President George W. Bush's plan for boosting the slumping U.S. economy may have some long-term benefits, but it will likely provide little stimulus in the near future, Duke economists said this week after the plan's release.
Reacting to slow economic growth and widespread unemployment, Bush called for the elimination of taxes on stock dividends, an extension of unemployment benefits, as well as various other tax breaks for individuals and businesses. Overall, the plan would provide about $674 billion in economic relief, White House officials said.
Democrats proposed a competing plan Monday that offers more modest, temporary tax cuts, as well as some relief to ailing state budgets, all totaling about $136 billion in 2003.
Duke economists stressed that neither plan is likely to escape Congressional negotiations intact, and professors' prescriptions for stimulating the economy varied widely. Most agreed, however, that if the president's plan has an effect on the economy, it will not be felt any time soon.
"The Republican plan appears to be much more of a long-term growth package, where the Democratic plan, from what has been released, is much more of a short-term relief package," said Paul Cowgill, a visiting instructor in economics who specializes in macroeconomic policy.
Citing lack of investment and consumer spending as two of the most pressing economic problems, Cowgill said that eliminating dividends taxes will, over time, increase stock purchases and enable companies to invest more. Moreover, he said, the extension of unemployment benefits-a bipartisan proposal signed by Bush Wednesday-and more tax cuts will provide relief to those most affected by layoffs, encouraging them to spend more.
Other economists echoed many Democrats' comments that Bush's tax cuts are too focused on the wealthy to help those in need or to stimulate the economy. Roy Weintraub, James B. Duke professor of economics, said even though many middle-class Americans, particularly senior citizens, receive stock dividends, they do so through retirement accounts or other tax shelters.

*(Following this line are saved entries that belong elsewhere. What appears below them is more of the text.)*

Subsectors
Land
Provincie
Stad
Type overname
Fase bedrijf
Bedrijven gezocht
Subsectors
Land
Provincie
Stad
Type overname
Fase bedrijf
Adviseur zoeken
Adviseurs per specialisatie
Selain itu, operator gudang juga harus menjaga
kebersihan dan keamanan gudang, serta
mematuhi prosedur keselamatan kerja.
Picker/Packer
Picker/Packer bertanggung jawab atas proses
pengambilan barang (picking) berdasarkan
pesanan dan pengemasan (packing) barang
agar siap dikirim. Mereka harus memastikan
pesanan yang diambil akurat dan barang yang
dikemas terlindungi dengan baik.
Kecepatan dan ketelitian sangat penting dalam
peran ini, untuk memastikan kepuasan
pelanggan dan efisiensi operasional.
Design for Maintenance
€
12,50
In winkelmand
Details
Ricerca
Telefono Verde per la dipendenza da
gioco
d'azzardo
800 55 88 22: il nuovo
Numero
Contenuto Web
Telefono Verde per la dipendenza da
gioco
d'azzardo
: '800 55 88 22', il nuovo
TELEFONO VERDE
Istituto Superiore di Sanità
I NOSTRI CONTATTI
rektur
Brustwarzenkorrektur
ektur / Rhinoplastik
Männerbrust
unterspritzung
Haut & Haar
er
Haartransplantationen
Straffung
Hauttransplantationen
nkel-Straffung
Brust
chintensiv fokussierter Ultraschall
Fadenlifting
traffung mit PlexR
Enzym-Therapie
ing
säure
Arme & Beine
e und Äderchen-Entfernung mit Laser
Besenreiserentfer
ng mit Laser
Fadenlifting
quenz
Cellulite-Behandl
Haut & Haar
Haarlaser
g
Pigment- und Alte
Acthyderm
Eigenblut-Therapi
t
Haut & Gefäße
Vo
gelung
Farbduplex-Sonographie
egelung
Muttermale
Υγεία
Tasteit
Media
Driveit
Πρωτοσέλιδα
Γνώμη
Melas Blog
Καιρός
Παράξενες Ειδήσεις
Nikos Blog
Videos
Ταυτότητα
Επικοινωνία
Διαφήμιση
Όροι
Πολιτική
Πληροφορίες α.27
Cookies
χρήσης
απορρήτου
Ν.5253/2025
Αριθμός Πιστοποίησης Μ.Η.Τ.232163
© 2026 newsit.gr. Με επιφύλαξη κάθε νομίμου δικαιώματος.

"It's not the right kind of package, not as a stimulus. It's a long-standing agenda to cut taxes for wealthy individuals," Weintraub said. "Taxes on dividends affect very few Americans. It doesn't affect tax-sheltered plans, in which most Americans have their savings."
Cowgill rebutted by suggesting that even if most Americans do not benefit directly from an elimination of dividend taxes, the measure could benefit them because, with higher growth, dividends could increase.
"Maybe the tax implication isn't a big deal for some people, but there would still be a trickle down because businesses would be able to pay larger dividends," he said.
Lori Leachman, associate professor of the practice of economics, said a more effective economic stimulus would focus on tax breaks for members of the lower and middle classes, who would be more likely to spend the money. The passage of extended unemployment benefits would go a long way toward that goal, she said.
"Consumer spending is 65 percent of the economy, and that has been one place where the economy really has been able to hold on," Leachman said.
Still, Leachman and other professors suggested that any plan to increase investment in the economy might be neglecting a key phenomenon of recent years: overinvestment in many sectors of the economy. Until consumption returns to a level that meets companies' supply, they said, there is very little that fiscal policymakers can do to stimulate the economy.
"We have a real big investment hangover--overinvestment in computers and software--and when demand drops, [companies] can't pay for that investment," said Corinne Krupp, visiting associate professor of public policy studies. "We need to work through that."